__The problem__. Retype every line from the start of the entries below down to the line with "0 | 0 | 0 | 27 |", both ends included; skip the pictures.

Saved entries
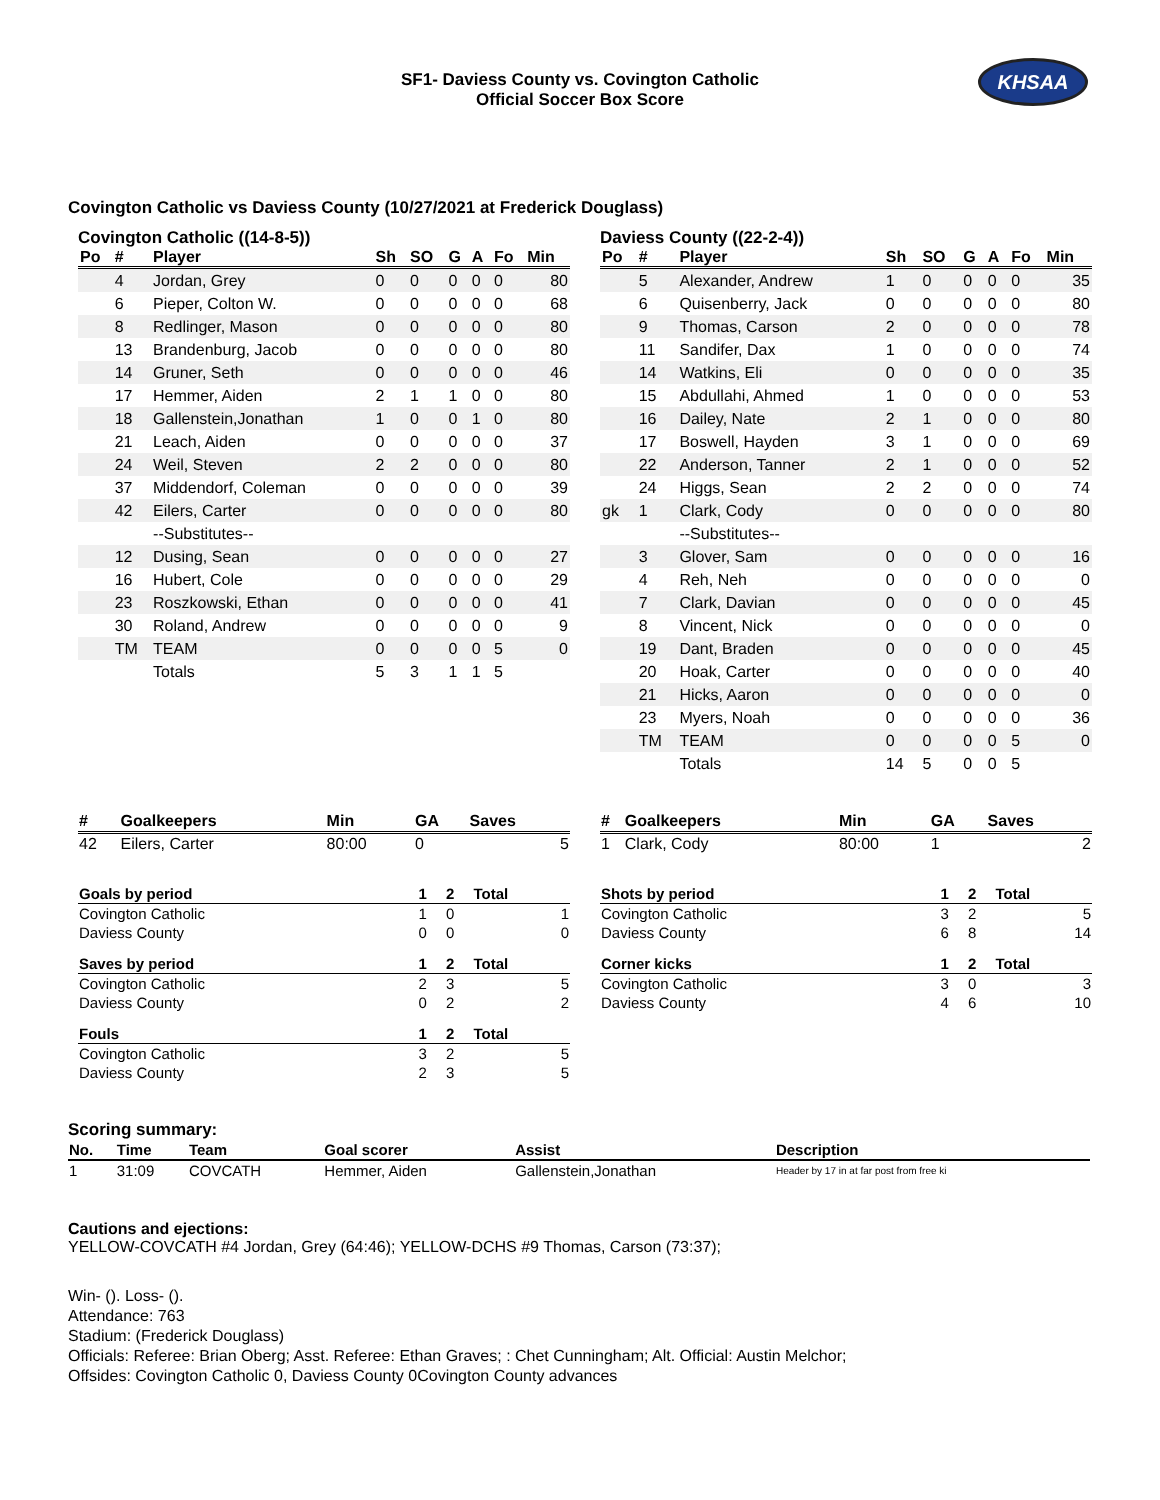SF1- Daviess County vs. Covington Catholic
Official Soccer Box Score
KHSAA
Covington Catholic vs Daviess County (10/27/2021 at Frederick Douglass)
Covington Catholic ((14-8-5))
| Po | # | Player | Sh | SO | G | A | Fo | Min |
| --- | --- | --- | --- | --- | --- | --- | --- | --- |
| | 4 | Jordan, Grey | 0 | 0 | 0 | 0 | 0 | 80 |
| | 6 | Pieper, Colton W. | 0 | 0 | 0 | 0 | 0 | 68 |
| | 8 | Redlinger, Mason | 0 | 0 | 0 | 0 | 0 | 80 |
| | 13 | Brandenburg, Jacob | 0 | 0 | 0 | 0 | 0 | 80 |
| | 14 | Gruner, Seth | 0 | 0 | 0 | 0 | 0 | 46 |
| | 17 | Hemmer, Aiden | 2 | 1 | 1 | 0 | 0 | 80 |
| | 18 | Gallenstein,Jonathan | 1 | 0 | 0 | 1 | 0 | 80 |
| | 21 | Leach, Aiden | 0 | 0 | 0 | 0 | 0 | 37 |
| | 24 | Weil, Steven | 2 | 2 | 0 | 0 | 0 | 80 |
| | 37 | Middendorf, Coleman | 0 | 0 | 0 | 0 | 0 | 39 |
| | 42 | Eilers, Carter | 0 | 0 | 0 | 0 | 0 | 80 |
| | | --Substitutes-- | | | | | | |
| | 12 | Dusing, Sean | 0 | 0 | 0 | 0 | 0 | 27 |
| | 16 | Hubert, Cole | 0 | 0 | 0 | 0 | 0 | 29 |
| | 23 | Roszkowski, Ethan | 0 | 0 | 0 | 0 | 0 | 41 |
| | 30 | Roland, Andrew | 0 | 0 | 0 | 0 | 0 | 9 |
| | TM | TEAM | 0 | 0 | 0 | 0 | 5 | 0 |
| | | Totals | 5 | 3 | 1 | 1 | 5 | |
Daviess County ((22-2-4))
| Po | # | Player | Sh | SO | G | A | Fo | Min |
| --- | --- | --- | --- | --- | --- | --- | --- | --- |
| | 5 | Alexander, Andrew | 1 | 0 | 0 | 0 | 0 | 35 |
| | 6 | Quisenberry, Jack | 0 | 0 | 0 | 0 | 0 | 80 |
| | 9 | Thomas, Carson | 2 | 0 | 0 | 0 | 0 | 78 |
| | 11 | Sandifer, Dax | 1 | 0 | 0 | 0 | 0 | 74 |
| | 14 | Watkins, Eli | 0 | 0 | 0 | 0 | 0 | 35 |
| | 15 | Abdullahi, Ahmed | 1 | 0 | 0 | 0 | 0 | 53 |
| | 16 | Dailey, Nate | 2 | 1 | 0 | 0 | 0 | 80 |
| | 17 | Boswell, Hayden | 3 | 1 | 0 | 0 | 0 | 69 |
| | 22 | Anderson, Tanner | 2 | 1 | 0 | 0 | 0 | 52 |
| | 24 | Higgs, Sean | 2 | 2 | 0 | 0 | 0 | 74 |
| gk | 1 | Clark, Cody | 0 | 0 | 0 | 0 | 0 | 80 |
| | | --Substitutes-- | | | | | | |
| | 3 | Glover, Sam | 0 | 0 | 0 | 0 | 0 | 16 |
| | 4 | Reh, Neh | 0 | 0 | 0 | 0 | 0 | 0 |
| | 7 | Clark, Davian | 0 | 0 | 0 | 0 | 0 | 45 |
| | 8 | Vincent, Nick | 0 | 0 | 0 | 0 | 0 | 0 |
| | 19 | Dant, Braden | 0 | 0 | 0 | 0 | 0 | 45 |
| | 20 | Hoak, Carter | 0 | 0 | 0 | 0 | 0 | 40 |
| | 21 | Hicks, Aaron | 0 | 0 | 0 | 0 | 0 | 0 |
| | 23 | Myers, Noah | 0 | 0 | 0 | 0 | 0 | 36 |
| | TM | TEAM | 0 | 0 | 0 | 0 | 5 | 0 |
| | | Totals | 14 | 5 | 0 | 0 | 5 | |
| # | Goalkeepers | Min | GA | Saves |
| --- | --- | --- | --- | --- |
| 42 | Eilers, Carter | 80:00 | 0 | 5 |
| Goals by period | 1 | 2 | Total |
| --- | --- | --- | --- |
| Covington Catholic | 1 | 0 | 1 |
| Daviess County | 0 | 0 | 0 |
| Saves by period | 1 | 2 | Total |
| --- | --- | --- | --- |
| Covington Catholic | 2 | 3 | 5 |
| Daviess County | 0 | 2 | 2 |
| Fouls | 1 | 2 | Total |
| --- | --- | --- | --- |
| Covington Catholic | 3 | 2 | 5 |
| Daviess County | 2 | 3 | 5 |
| # | Goalkeepers | Min | GA | Saves |
| --- | --- | --- | --- | --- |
| 1 | Clark, Cody | 80:00 | 1 | 2 |
| Shots by period | 1 | 2 | Total |
| --- | --- | --- | --- |
| Covington Catholic | 3 | 2 | 5 |
| Daviess County | 6 | 8 | 14 |
| Corner kicks | 1 | 2 | Total |
| --- | --- | --- | --- |
| Covington Catholic | 3 | 0 | 3 |
| Daviess County | 4 | 6 | 10 |
Scoring summary:
| No. | Time | Team | Goal scorer | Assist | Description |
| --- | --- | --- | --- | --- | --- |
| 1 | 31:09 | COVCATH | Hemmer, Aiden | Gallenstein,Jonathan | Header by 17 in at far post from free ki |
Cautions and ejections:
YELLOW-COVCATH #4 Jordan, Grey (64:46); YELLOW-DCHS #9 Thomas, Carson (73:37);
Win- (). Loss- ().
Attendance: 763
Stadium: (Frederick Douglass)
Officials: Referee: Brian Oberg; Asst. Referee: Ethan Graves; : Chet Cunningham; Alt. Official: Austin Melchor;
Offsides: Covington Catholic 0, Daviess County 0Covington County advances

__Expected answer__.
SF1- Daviess County vs. Covington Catholic
Official Soccer Box Score
KHSAA
Covington Catholic vs Daviess County (10/27/2021 at Frederick Douglass)
Covington Catholic ((14-8-5))
| Po | # | Player | Sh | SO | G | A | Fo | Min |
| --- | --- | --- | --- | --- | --- | --- | --- | --- |
| | 4 | Jordan, Grey | 0 | 0 | 0 | 0 | 0 | 80 |
| | 6 | Pieper, Colton W. | 0 | 0 | 0 | 0 | 0 | 68 |
| | 8 | Redlinger, Mason | 0 | 0 | 0 | 0 | 0 | 80 |
| | 13 | Brandenburg, Jacob | 0 | 0 | 0 | 0 | 0 | 80 |
| | 14 | Gruner, Seth | 0 | 0 | 0 | 0 | 0 | 46 |
| | 17 | Hemmer, Aiden | 2 | 1 | 1 | 0 | 0 | 80 |
| | 18 | Gallenstein,Jonathan | 1 | 0 | 0 | 1 | 0 | 80 |
| | 21 | Leach, Aiden | 0 | 0 | 0 | 0 | 0 | 37 |
| | 24 | Weil, Steven | 2 | 2 | 0 | 0 | 0 | 80 |
| | 37 | Middendorf, Coleman | 0 | 0 | 0 | 0 | 0 | 39 |
| | 42 | Eilers, Carter | 0 | 0 | 0 | 0 | 0 | 80 |
| | | --Substitutes-- | | | | | | |
| | 12 | Dusing, Sean | 0 | 0 | 0 | 0 | 0 | 27 |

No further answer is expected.